Anyway, I asked my sister, even though we're still attempting to rebuild our relationship. She has company and hard plans that day. That's fine. Truly.
But like, fuck? Should I just wing it? Idk if I'll even be able to climb stairs, let alone be able to get up to go to the bathroom by myself.
Also, today is Dan's bday and I'm sitting a room away trying desperately to not have him hear me crying bc this is so fucked up.
(My momm had a hysterectomy about 5 years ago and I 💯 was there, no questions asked. By the time I realized what my parents asked me and what it would mean, it was too late to say, "actually, no? What do you mean I'm having surgery and my parents won't be around?" And then I remembered when I had an emergency appendectomy and when I called to ask them if they could watch Jet, they said they were already in town and would come get them. Except they didn't show up for 45 minutes bc they had to finish their transaction at the glass company they came into town for? And then, when I was discharged, they immediately asked Dan to come get Jet. Like...why do I keep trying to give them the benefit of the doubt that they'll be there for me? They continually prove they won't.)
I'm in Ohio for the internment of my step-grandfather and Nana's ashes. (Nana died 12 years ago, Lare-Lare passed in March.

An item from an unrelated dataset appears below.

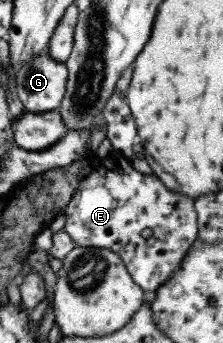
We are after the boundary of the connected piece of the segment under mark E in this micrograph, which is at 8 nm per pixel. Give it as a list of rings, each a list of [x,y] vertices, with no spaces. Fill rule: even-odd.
[[[104,156],[97,161],[98,170],[118,172],[118,180],[106,182],[104,174],[89,172],[62,210],[65,214],[63,231],[75,246],[114,251],[131,280],[144,293],[152,293],[179,267],[197,237],[193,200],[168,190],[152,173],[136,171],[128,160],[126,166],[120,166],[120,156]]]

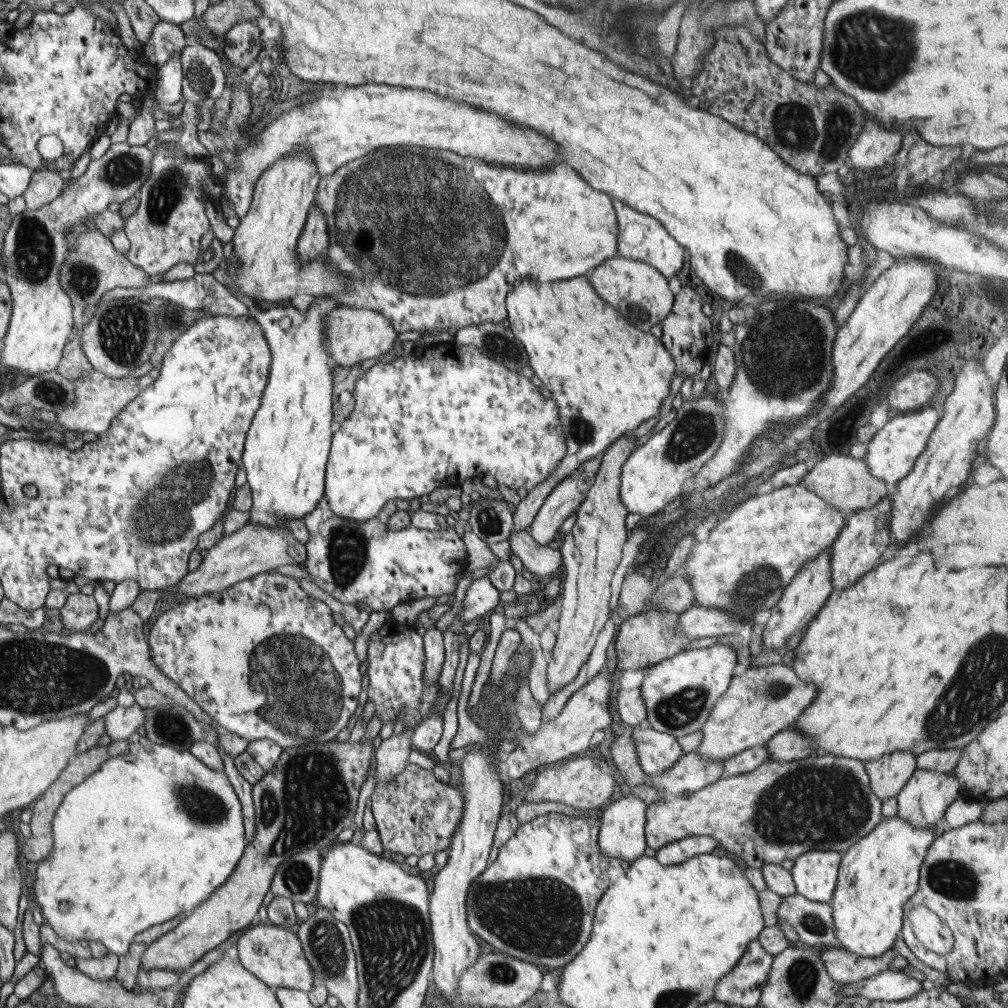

I drove up by myself. I'm staying with my aunt and uncle and having a full on blast. I drove around by myself for 3 hours w a coffee and no plans and good tunes, in my hometown where I went back for college? This day is great!
Also, the sky here never disappoints
Hands down, the most annoying aspect of having a teenager, is that your shit is ALWAYS missing.
I noticed a zit tonight as I was washing my face so I went to grab at my pimple patches. I have an opened sleeve and then I legit purchased a *BRAND*NEW*BOX* two weeks ago.
Opened sleeve: missing
Brand new box: also missing
Yo, for real?
I know I am but a speck on this planet, but for real universe? What exactly did I do that made it so this portion of my life would be so horrible?
We're heading up to Busch Gardens for the weekend to celebrate Mother's Day/my bday and also bc it's the Food & Wine Festival and I've always wanted to go. We have memberships and it's only 3.5 hours away. Why not, I say! (Which is exactly what I said to Dan a few weeks ago when I had this idea.)
About an hour into the trip we got an update that there was a crash ahead and it detoured us. Except it put us back on the highway right where the crash was.
Y'all I really hope it was one of those freak accidents where the driver walked away w nary a scratch, despite their car being completely split down the middle bc they hit the woods at such a high speed. They were very obviously side-swiped and probably couldn't even tap the brakes.
I've seen my share of accidents, hell I've been in an accident with a semi, but this crash was the most horrific thing I've ever seen.